=== Required action ===
In the data below, work out how many lines include the string "street". Only the number should be given.

'''

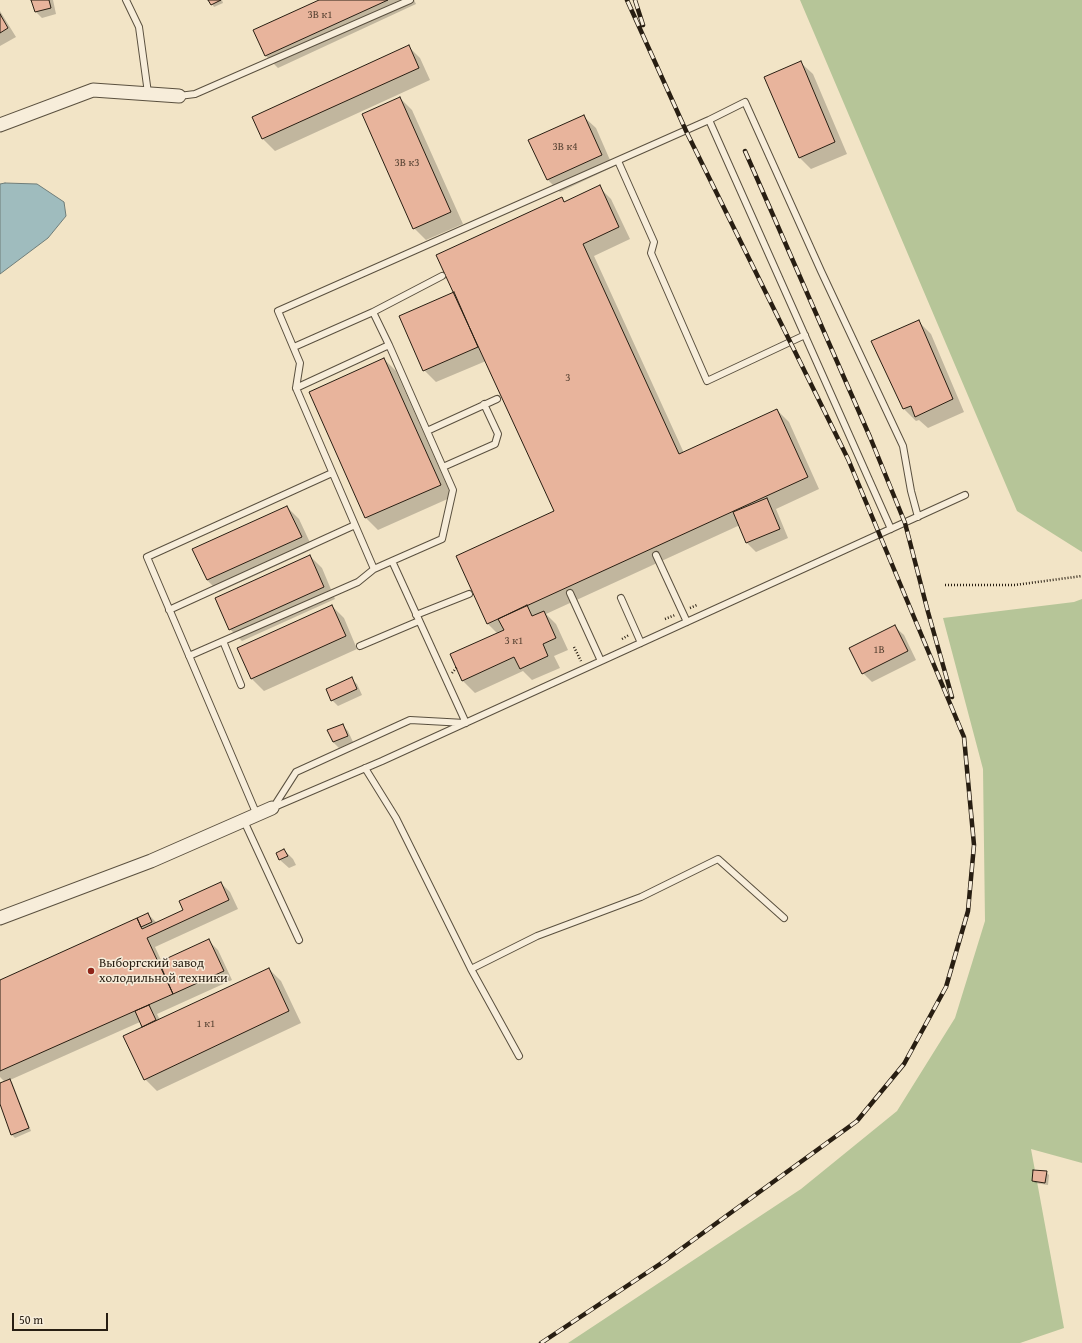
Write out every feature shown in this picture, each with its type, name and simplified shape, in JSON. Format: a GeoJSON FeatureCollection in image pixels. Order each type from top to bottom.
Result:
{"type":"FeatureCollection","features":[{"type":"Feature","properties":{"kind":"street"},"geometry":{"type":"LineString","coordinates":[[0,125],[93,90],[178,96]]}},
{"type":"Feature","properties":{"kind":"street"},"geometry":{"type":"LineString","coordinates":[[0,918],[151,861],[272,808]]}},
{"type":"Feature","properties":{"kind":"lane"},"geometry":{"type":"LineString","coordinates":[[126,0],[139,28],[148,93]]}},
{"type":"Feature","properties":{"kind":"lane"},"geometry":{"type":"LineString","coordinates":[[178,96],[195,94],[410,0]]}},
{"type":"Feature","properties":{"kind":"lane"},"geometry":{"type":"LineString","coordinates":[[374,569],[296,388],[300,363],[278,311],[618,161],[745,102],[824,278],[903,446],[911,491],[918,517]]}},
{"type":"Feature","properties":{"kind":"lane"},"geometry":{"type":"LineString","coordinates":[[709,120],[891,529]]}},
{"type":"Feature","properties":{"kind":"lane"},"geometry":{"type":"LineString","coordinates":[[618,161],[654,242],[651,253],[707,381],[805,335]]}},
{"type":"Feature","properties":{"kind":"lane"},"geometry":{"type":"LineString","coordinates":[[294,347],[373,312],[442,276]]}},
{"type":"Feature","properties":{"kind":"lane"},"geometry":{"type":"LineString","coordinates":[[189,656],[358,582],[374,569],[442,539],[453,490],[373,312]]}},
{"type":"Feature","properties":{"kind":"lane"},"geometry":{"type":"LineString","coordinates":[[296,388],[389,345]]}},
{"type":"Feature","properties":{"kind":"lane"},"geometry":{"type":"LineString","coordinates":[[427,431],[497,398]]}},
{"type":"Feature","properties":{"kind":"lane"},"geometry":{"type":"LineString","coordinates":[[443,467],[495,444],[498,434],[484,404]]}},
{"type":"Feature","properties":{"kind":"lane"},"geometry":{"type":"LineString","coordinates":[[257,815],[147,557],[332,473]]}},
{"type":"Feature","properties":{"kind":"lane"},"geometry":{"type":"LineString","coordinates":[[272,808],[466,723],[965,495]]}},
{"type":"Feature","properties":{"kind":"lane"},"geometry":{"type":"LineString","coordinates":[[169,610],[355,525]]}},
{"type":"Feature","properties":{"kind":"lane"},"geometry":{"type":"LineString","coordinates":[[656,555],[687,622]]}},
{"type":"Feature","properties":{"kind":"lane"},"geometry":{"type":"LineString","coordinates":[[392,561],[466,723]]}},
{"type":"Feature","properties":{"kind":"lane"},"geometry":{"type":"LineString","coordinates":[[570,593],[601,661]]}},
{"type":"Feature","properties":{"kind":"lane"},"geometry":{"type":"LineString","coordinates":[[360,646],[469,594]]}},
{"type":"Feature","properties":{"kind":"lane"},"geometry":{"type":"LineString","coordinates":[[621,598],[641,643]]}},
{"type":"Feature","properties":{"kind":"lane"},"geometry":{"type":"LineString","coordinates":[[223,641],[241,685]]}},
{"type":"Feature","properties":{"kind":"lane"},"geometry":{"type":"LineString","coordinates":[[272,808],[296,772],[410,720],[466,723]]}},
{"type":"Feature","properties":{"kind":"lane"},"geometry":{"type":"LineString","coordinates":[[365,768],[396,818],[472,969],[519,1056]]}},
{"type":"Feature","properties":{"kind":"lane"},"geometry":{"type":"LineString","coordinates":[[244,821],[299,940]]}},
{"type":"Feature","properties":{"kind":"lane"},"geometry":{"type":"LineString","coordinates":[[472,969],[537,936],[641,897],[718,859],[784,918]]}},
{"type":"Feature","properties":{"kind":"path"},"geometry":{"type":"LineString","coordinates":[[945,585],[1015,585],[1082,576]]}},
{"type":"Feature","properties":{"kind":"green space"},"geometry":{"type":"Polygon","coordinates":[[[800,0],[1082,0],[1082,552],[1017,511],[800,0]]]}},
{"type":"Feature","properties":{"kind":"green space"},"geometry":{"type":"Polygon","coordinates":[[[1082,599],[1082,1163],[1031,1149],[1064,1328],[1020,1343],[568,1343],[801,1189],[897,1111],[955,1018],[985,921],[983,769],[943,618],[1074,602],[1082,599]]]}},
{"type":"Feature","properties":{"kind":"water"},"geometry":{"type":"Polygon","coordinates":[[[0,184],[37,184],[64,202],[66,216],[48,238],[0,274],[0,184]]]}},
{"type":"Feature","properties":{"kind":"building"},"geometry":{"type":"Polygon","coordinates":[[[31,0],[49,0],[51,8],[35,12],[31,0]]]}},
{"type":"Feature","properties":{"kind":"building"},"geometry":{"type":"Polygon","coordinates":[[[208,0],[221,0],[211,5],[208,0]]]}},
{"type":"Feature","properties":{"kind":"building"},"geometry":{"type":"Polygon","coordinates":[[[319,0],[388,0],[265,56],[253,30],[319,0]]]}},
{"type":"Feature","properties":{"kind":"building"},"geometry":{"type":"Polygon","coordinates":[[[0,14],[8,28],[0,33],[0,14]]]}},
{"type":"Feature","properties":{"kind":"building"},"geometry":{"type":"Polygon","coordinates":[[[409,45],[419,68],[262,139],[252,117],[409,45]]]}},
{"type":"Feature","properties":{"kind":"building"},"geometry":{"type":"Polygon","coordinates":[[[801,61],[835,142],[799,158],[764,77],[801,61]]]}},
{"type":"Feature","properties":{"kind":"building"},"geometry":{"type":"Polygon","coordinates":[[[400,97],[451,212],[413,229],[362,114],[400,97]]]}},
{"type":"Feature","properties":{"kind":"building"},"geometry":{"type":"Polygon","coordinates":[[[584,115],[602,155],[547,180],[528,140],[584,115]]]}},
{"type":"Feature","properties":{"kind":"building"},"geometry":{"type":"Polygon","coordinates":[[[600,185],[619,227],[583,244],[679,454],[777,409],[808,477],[487,624],[456,556],[554,511],[436,255],[562,197],[564,202],[600,185]]]}},
{"type":"Feature","properties":{"kind":"building"},"geometry":{"type":"Polygon","coordinates":[[[454,292],[478,347],[423,371],[399,316],[454,292]]]}},
{"type":"Feature","properties":{"kind":"building"},"geometry":{"type":"Polygon","coordinates":[[[919,320],[953,399],[915,417],[911,406],[903,409],[871,341],[919,320]]]}},
{"type":"Feature","properties":{"kind":"building"},"geometry":{"type":"Polygon","coordinates":[[[384,358],[441,485],[365,518],[309,392],[384,358]]]}},
{"type":"Feature","properties":{"kind":"building"},"geometry":{"type":"Polygon","coordinates":[[[767,498],[780,529],[746,543],[733,512],[767,498]]]}},
{"type":"Feature","properties":{"kind":"building"},"geometry":{"type":"Polygon","coordinates":[[[287,506],[302,537],[207,580],[192,549],[287,506]]]}},
{"type":"Feature","properties":{"kind":"building"},"geometry":{"type":"Polygon","coordinates":[[[310,555],[324,587],[229,630],[215,598],[310,555]]]}},
{"type":"Feature","properties":{"kind":"building"},"geometry":{"type":"Polygon","coordinates":[[[332,605],[346,636],[251,679],[237,648],[332,605]]]}},
{"type":"Feature","properties":{"kind":"building"},"geometry":{"type":"Polygon","coordinates":[[[527,605],[532,616],[544,611],[556,638],[543,644],[548,656],[520,669],[514,657],[462,681],[450,654],[504,630],[498,619],[527,605]]]}},
{"type":"Feature","properties":{"kind":"building"},"geometry":{"type":"Polygon","coordinates":[[[895,625],[908,651],[862,674],[849,648],[895,625]]]}},
{"type":"Feature","properties":{"kind":"building"},"geometry":{"type":"Polygon","coordinates":[[[352,677],[357,689],[331,701],[326,689],[352,677]]]}},
{"type":"Feature","properties":{"kind":"building"},"geometry":{"type":"Polygon","coordinates":[[[343,724],[348,736],[333,742],[327,730],[343,724]]]}},
{"type":"Feature","properties":{"kind":"building"},"geometry":{"type":"Polygon","coordinates":[[[284,849],[288,856],[279,860],[276,853],[284,849]]]}},
{"type":"Feature","properties":{"kind":"building","name":"Выборгский завод холодильной техники"},"geometry":{"type":"Polygon","coordinates":[[[221,882],[229,900],[147,938],[173,994],[0,1071],[0,980],[137,918],[142,929],[183,910],[179,901],[221,882]]]}},
{"type":"Feature","properties":{"kind":"building"},"geometry":{"type":"Polygon","coordinates":[[[148,913],[152,922],[141,927],[137,918],[148,913]]]}},
{"type":"Feature","properties":{"kind":"building"},"geometry":{"type":"Polygon","coordinates":[[[209,939],[224,971],[173,994],[159,962],[209,939]]]}},
{"type":"Feature","properties":{"kind":"building"},"geometry":{"type":"Polygon","coordinates":[[[269,968],[289,1011],[144,1080],[123,1036],[269,968]]]}},
{"type":"Feature","properties":{"kind":"building"},"geometry":{"type":"Polygon","coordinates":[[[149,1005],[156,1020],[142,1027],[135,1011],[149,1005]]]}},
{"type":"Feature","properties":{"kind":"building"},"geometry":{"type":"Polygon","coordinates":[[[10,1079],[29,1128],[11,1135],[0,1104],[0,1083],[10,1079]]]}},
{"type":"Feature","properties":{"kind":"building"},"geometry":{"type":"Polygon","coordinates":[[[1033,1170],[1047,1171],[1045,1183],[1032,1181],[1033,1170]]]}},
{"type":"Feature","properties":{"kind":"railway"},"geometry":{"type":"LineString","coordinates":[[541,1343],[663,1262],[857,1121],[904,1064],[946,987],[968,911],[974,845],[964,737],[848,459],[687,133],[627,0]]}},
{"type":"Feature","properties":{"kind":"railway"},"geometry":{"type":"LineString","coordinates":[[635,0],[643,25]]}},
{"type":"Feature","properties":{"kind":"railway"},"geometry":{"type":"LineString","coordinates":[[745,151],[870,437],[905,523],[952,697]]}},
{"type":"Feature","properties":{"kind":"place","name":"Выборгский завод холодильной техники"},"geometry":{"type":"Point","coordinates":[91,971]}}]}
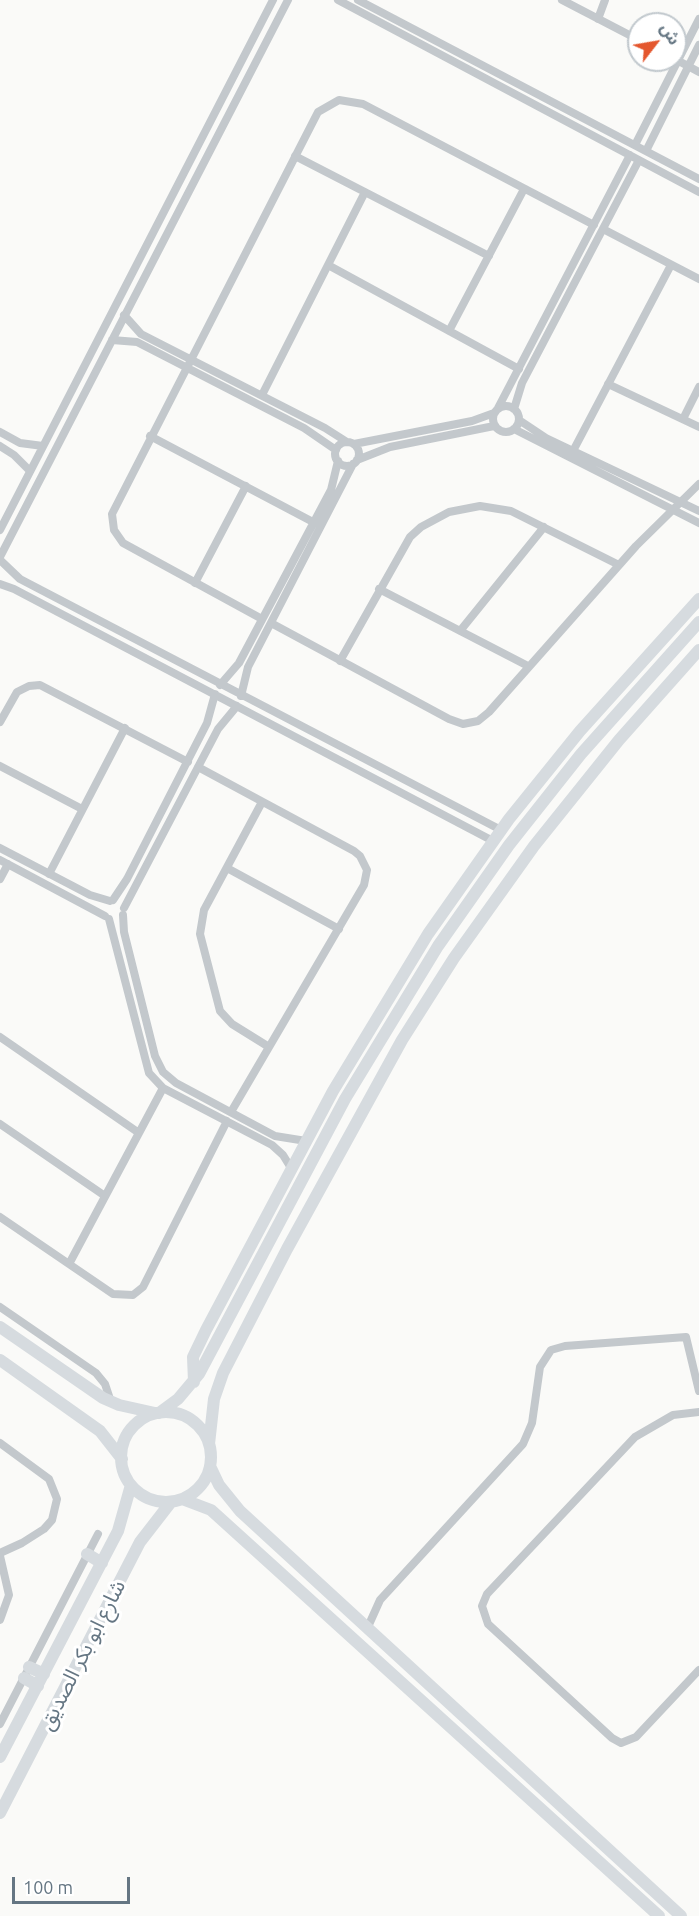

'''

=== Response ===
2